» **DIRECTIONS FOR THIS TASK**: Going through the data below, copy out each line where the word "Všetky" shows up.

» **SOURCE INFORMATION**:
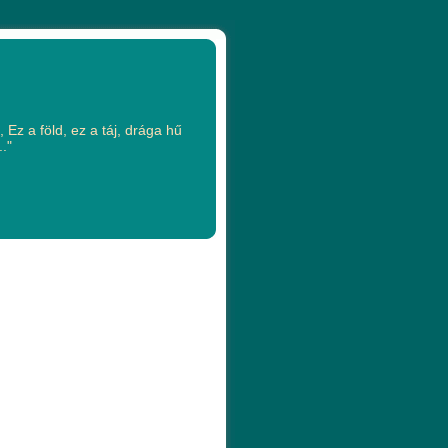
 Ez a föld, ez a táj, drága hű
."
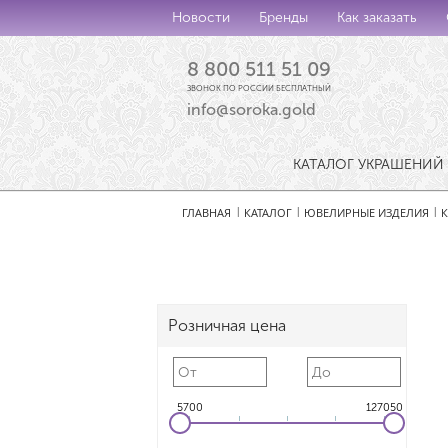
Новости
Бренды
Как заказать
8 800 511 51 09
ЗВОНОК ПО РОССИИ БЕСПЛАТНЫЙ
info@soroka.gold
КАТАЛОГ УКРАШЕНИЙ
ГЛАВНАЯ
КАТАЛОГ
ЮВЕЛИРНЫЕ ИЗДЕЛИЯ
|
|
|
Розничная цена
5700
127050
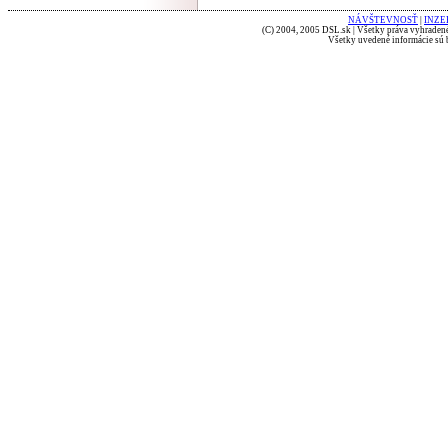
NÁVŠTEVNOSŤ
|
INZE
(C) 2004, 2005 DSL.sk | Všetky práva vyhradené
Všetky uvedené informácie sú b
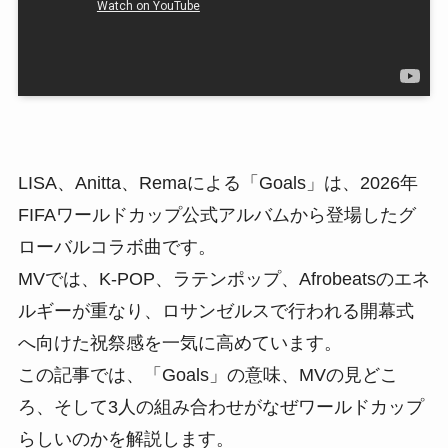
LISA、Anitta、Remaによる「Goals」は、2026年
FIFAワールドカップ公式アルバムから登場したグ
ローバルコラボ曲です。
MVでは、K-POP、ラテンポップ、Afrobeatsのエネ
ルギーが重なり、ロサンゼルスで行われる開幕式
へ向けた祝祭感を一気に高めています。
この記事では、「Goals」の意味、MVの見どこ
ろ、そして3人の組み合わせがなぜワールドカップ
らしいのかを解説します。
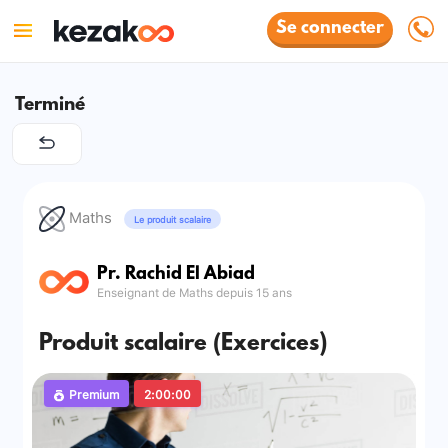
Se connecter
Terminé
Maths
Le produit scalaire
Pr. Rachid El Abiad
Enseignant de Maths depuis 15 ans
Produit scalaire (Exercices)
Premium
2:00:00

» **OUTPUT BELOW**:
(C) 2004, 2005 DSL.sk | Všetky práva vyhradené
Všetky uvedené informácie sú b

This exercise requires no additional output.